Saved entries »
┄┄┄┄┄┄┄┄┄┄

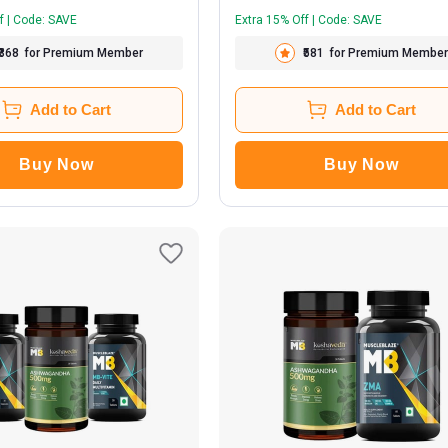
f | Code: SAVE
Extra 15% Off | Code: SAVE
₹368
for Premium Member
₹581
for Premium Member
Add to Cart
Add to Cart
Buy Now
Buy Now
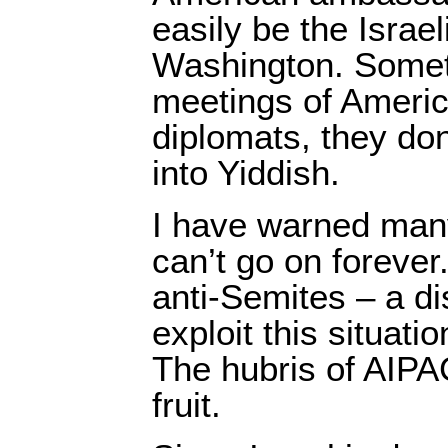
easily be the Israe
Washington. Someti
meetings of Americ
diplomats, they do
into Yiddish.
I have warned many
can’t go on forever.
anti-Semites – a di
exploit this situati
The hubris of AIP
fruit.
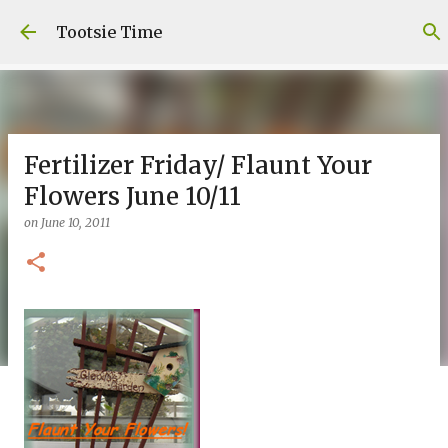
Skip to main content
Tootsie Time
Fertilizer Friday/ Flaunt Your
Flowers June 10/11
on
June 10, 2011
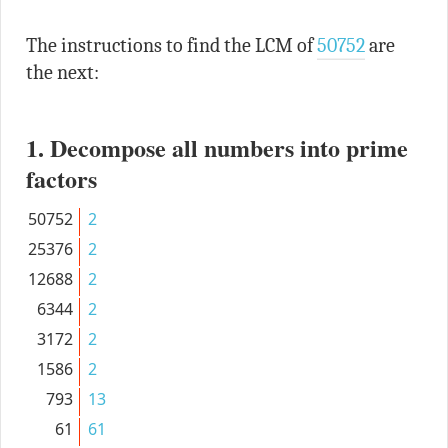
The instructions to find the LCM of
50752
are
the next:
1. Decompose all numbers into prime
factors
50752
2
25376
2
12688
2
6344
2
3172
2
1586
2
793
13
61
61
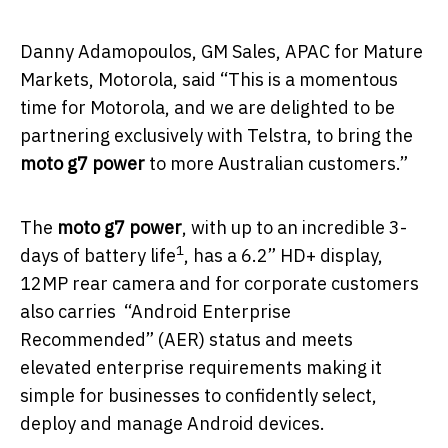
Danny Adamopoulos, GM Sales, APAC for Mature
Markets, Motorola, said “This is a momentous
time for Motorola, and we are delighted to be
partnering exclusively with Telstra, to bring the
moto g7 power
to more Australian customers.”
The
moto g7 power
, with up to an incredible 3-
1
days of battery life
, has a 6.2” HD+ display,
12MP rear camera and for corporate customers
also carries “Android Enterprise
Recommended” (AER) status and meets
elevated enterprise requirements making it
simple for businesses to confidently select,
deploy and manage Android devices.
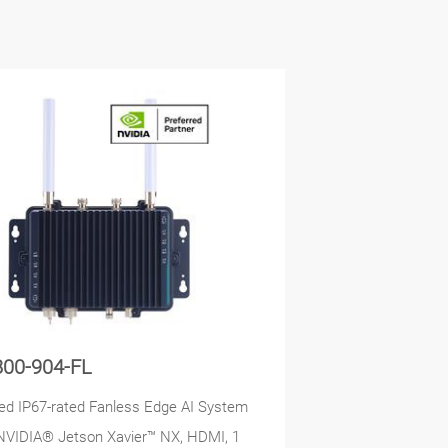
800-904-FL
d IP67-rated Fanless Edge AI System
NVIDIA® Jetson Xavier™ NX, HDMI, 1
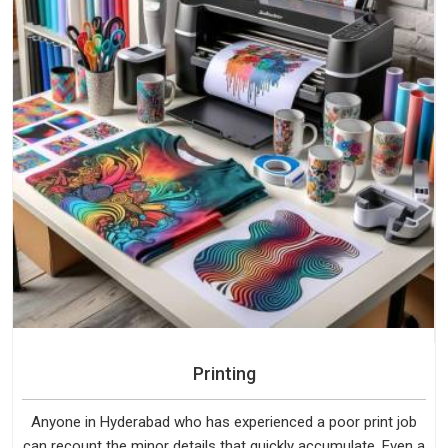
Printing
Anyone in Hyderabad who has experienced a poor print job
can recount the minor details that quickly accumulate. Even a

┄┄┄┄┄┄┄┄┄┄

WHAT YOU ARE ASKED TO DO » Repeat the data exactly, dropping every picture it holds.

RESULT »
f | Code: SAVE
Extra 15% Off | Code: SAVE
₹368
for Premium Member
₹581
for Premium Member
Add to Cart
Add to Cart
Buy Now
Buy Now
easily be the Israe
Washington. Someti
meetings of Americ
diplomats, they do
into Yiddish.
I have warned many
can’t go on forever.
anti-Semites – a di
exploit this situati
The hubris of AIP
fruit.
Skip to main content
Tootsie Time
Fertilizer Friday/ Flaunt Your
Flowers June 10/11
on
June 10, 2011
The instructions to find the LCM of
50752
are
the next:
1. Decompose all numbers into prime
factors
50752
2
25376
2
12688
2
6344
2
3172
2
1586
2
793
13
61
61
Danny Adamopoulos, GM Sales, APAC for Mature
Markets, Motorola, said “This is a momentous
time for Motorola, and we are delighted to be
partnering exclusively with Telstra, to bring the
moto g7 power
to more Australian customers.”
The
moto g7 power
, with up to an incredible 3-
1
days of battery life
, has a 6.2” HD+ display,
12MP rear camera and for corporate customers
also carries “Android Enterprise
Recommended” (AER) status and meets
elevated enterprise requirements making it
simple for businesses to confidently select,
deploy and manage Android devices.
800-904-FL
d IP67-rated Fanless Edge AI System
NVIDIA® Jetson Xavier™ NX, HDMI, 1
Printing
Anyone in Hyderabad who has experienced a poor print job
can recount the minor details that quickly accumulate. Even a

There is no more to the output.